Task brief: In the data below, retype exactly the line that contains "tilt_deg: -19.4" and every line after it, through the last.
[[ Source information, beginning ]]
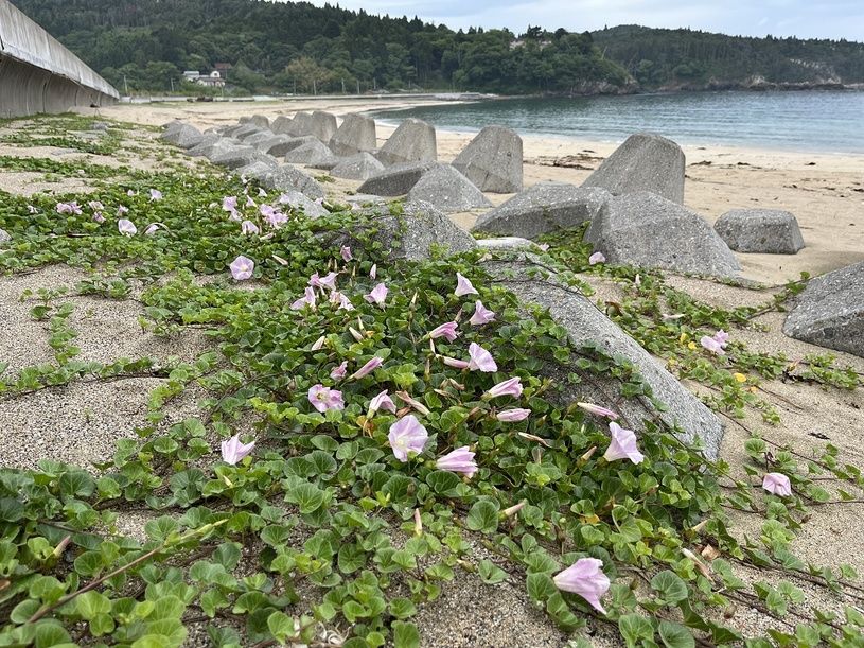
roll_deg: +2.6
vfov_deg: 53.1
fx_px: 649
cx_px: 432
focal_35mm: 26
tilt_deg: -19.4
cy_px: 324
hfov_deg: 67.3
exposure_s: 1/2358
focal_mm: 5.1
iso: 50
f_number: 1.6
[[ Source information, end ]]
Written answer:
tilt_deg: -19.4
cy_px: 324
hfov_deg: 67.3
exposure_s: 1/2358
focal_mm: 5.1
iso: 50
f_number: 1.6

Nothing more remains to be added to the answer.